The Central Bank has said it is not comfortable with the high level of mortgage arrears, and wants mortgage lenders to do more to tackle the issue.

Figures to be published at the end of the week are expected to show that one in ten mortgages are now at least three months in arrears.

Central Bank figures contained in its annual report - published today - show that last year the mortgage arrears rate rose from 6.3% in the first quarter to 9.2% in the fourth quarter.

This figures is expected to rise above 10% for the first quarter of this year, or some 75,000 residential mortgages.

A lot of these mortgages have been put on interest only deals.

But the Financial Regulator Matthew Elderfield said the banks have to look at other ways of dealing with the arrears, such as reducing the amount of debt owed.

He has asked the banks to divide their mortgage books into cases that can benefit from interest only deals, those who need debt reduction deals, and those who can not be saved. 

He said he will meet each bank board soon to ask directors to personally focus on the arrears problem.

The Governor of the Central Bank, Patrick Honohan, said the bank was carrying out its own survey research into mortgage holders, their income situation and their ability to repay debt. He said an improvement in the employment situation would lead to a rapid improvement in the mortgage arrears situation.

Professor Honohan said that while banks remained adequately capitalised to deal with the problem, they would have to manage that capital carefully. "Banks are now reporting very large capital adequacies so there is an awful lot of losses that we would expect to be taken out of that capital over time. That's what it was put in there for but the capital needs to be managed efficiently," he said.

The Central Bank will publish the arrears rate for buy to let mortgages later in the year, but said it is much worse than the situation in residential mortgages.

The Central Bank Governor also said today it was disappointing that Irish bond yields remained at unfavourable levels halfway through the country's EU/IMF bail-out.

But Professor Patrick Honohan said it would be a "huge leap" to infer this meant a second aid programme would be needed.

Markets had responded positively to Ireland's steady progress in meeting its bail-out targets, sending yields on its benchmark 2020 bond to an 18-month low of 6.76% earlier this month. However, the mood of uncertainty spreading across Europe saw borrowing costs rise sharply last week.

Professor Honohan said that while some countries whose bail-out progress had been as well received had regained access to bond markets 18 months into their programmes, the external environment has scuppered any hopes of Ireland doing the same.

Ireland's €67.5 billion of international bail-out loans run out at the end of 2013.

"It's not that the fiscal adjustment is not delivering as it is intended to, it's that the market conditions overall are very bad for Ireland so any country with a still very high debt ratio and an increasing debt ratio doesn't have access to the market," Honohan told a news conference as he published the Central Bank's annual report.

"(But) I think it would be a huge leap to infer what might happen in the coming months," Honohan added when asked if his comments should be interpreted as meaning Ireland would need a second bailout.

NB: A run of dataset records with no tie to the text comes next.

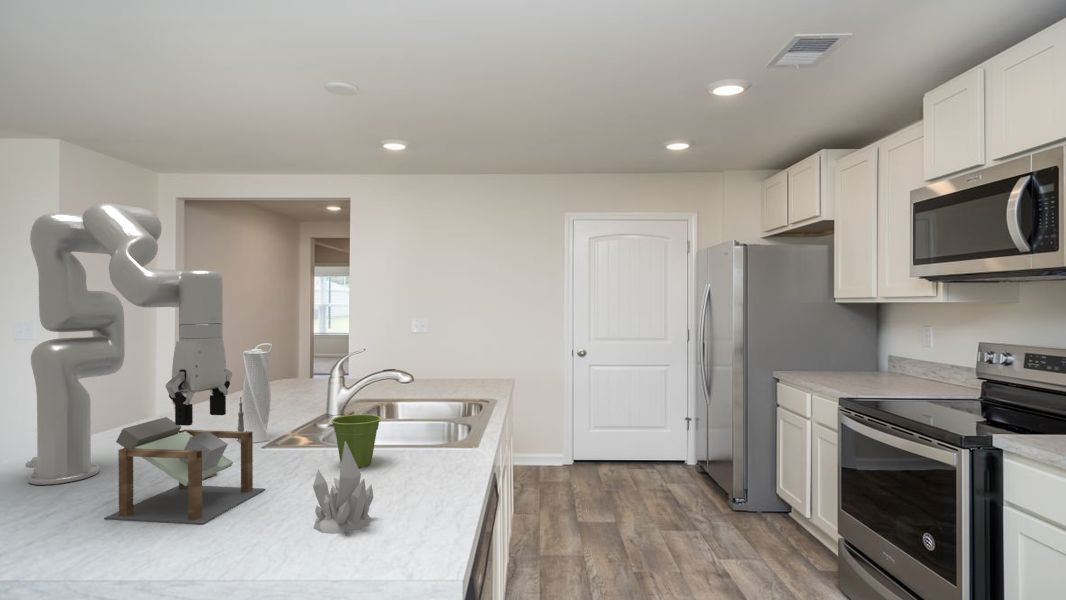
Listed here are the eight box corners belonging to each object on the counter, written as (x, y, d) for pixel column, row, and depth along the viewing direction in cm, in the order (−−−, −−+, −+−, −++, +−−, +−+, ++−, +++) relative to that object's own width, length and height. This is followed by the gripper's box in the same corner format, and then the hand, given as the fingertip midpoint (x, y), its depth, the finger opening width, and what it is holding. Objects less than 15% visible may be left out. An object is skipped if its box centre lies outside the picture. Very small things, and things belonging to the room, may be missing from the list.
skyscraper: (267, 436, 172) (267, 342, 172) (275, 441, 166) (275, 343, 166) (236, 441, 167) (236, 343, 167) (243, 446, 160) (243, 345, 160)
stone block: (179, 459, 113) (190, 437, 113) (197, 452, 118) (208, 431, 117) (199, 472, 112) (210, 450, 112) (217, 465, 117) (228, 444, 117)
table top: (104, 519, 107) (104, 517, 107) (179, 486, 126) (179, 484, 126) (203, 524, 104) (203, 523, 104) (265, 489, 123) (265, 488, 123)
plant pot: (384, 468, 139) (384, 421, 139) (332, 474, 134) (332, 425, 134) (378, 455, 150) (378, 412, 150) (330, 460, 145) (329, 415, 145)
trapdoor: (111, 443, 110) (118, 429, 110) (163, 428, 123) (169, 415, 123) (183, 490, 108) (190, 477, 108) (229, 470, 121) (235, 458, 121)
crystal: (339, 506, 113) (339, 430, 113) (386, 521, 106) (386, 439, 106) (294, 523, 105) (293, 440, 105) (342, 540, 98) (341, 451, 98)
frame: (118, 517, 108) (118, 449, 108) (184, 488, 125) (184, 429, 125) (196, 521, 106) (195, 452, 106) (252, 491, 123) (252, 431, 122)
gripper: (213, 330, 124) (213, 410, 124) (149, 335, 107) (149, 429, 107) (246, 330, 123) (246, 411, 123) (186, 336, 106) (187, 430, 106)
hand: (201, 419), depth 115 cm, fingers open, 9 cm apart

"I don't really want to be giving out Plan B, C and D or anything like that. Plan A is a good one," he said.

With a major refinancing hurdle looming in early 2014, Ireland has just over a year to return to bond markets and Finance Minister Michael Noonan said last week that the prospects of Ireland starting to tap longer-term funding on schedule now looked less certain.

Central Bank to pay almost €1 billion to the state

The Central Bank has reported a profit of €1.2 billion for the year to the end of December 2011 with most of the profits coming from lending money to commercial banks.

After making deductions for its own expenses and retained earnings, the Central Bank will pay €958m to the Government as a dividend. This is up on the €720m it paid in 2010.

Despite these higher profits, Central Bank Governor Professor Patrick Honohan has decided to cut his own pay.

Last year Mr Honohan gave back €41,700 of his €276,000 salary, while this year he is giving back €63,000. This will see him end up with a net salary of €213,000, down from €234,000 last year.

Its annual report today shows that the Central Bank almost doubled the number of enforcement actions taken against financial institutions from 797 to 1,419.

The number of onsite inspections more than doubled, from 137 to 325.

The report also shows that the Central Bank's investment portfolio was worth €18.7 billion, up €0.5 billion on 2010.

The Bank said it maintained a major role in the continuing resolution of Ireland's financial crisis last year. ''Important reforms were advanced in the domestic banking sector in addressing the capital needs, asset management and restructuring of the covered institutions,'' it said in its annual report.

It said it also continued to provide substantial liquidity supports to the country's financial system..

In its regulatory role, it also published a revised consumer code while focussed consumer protection initiatives were advanced.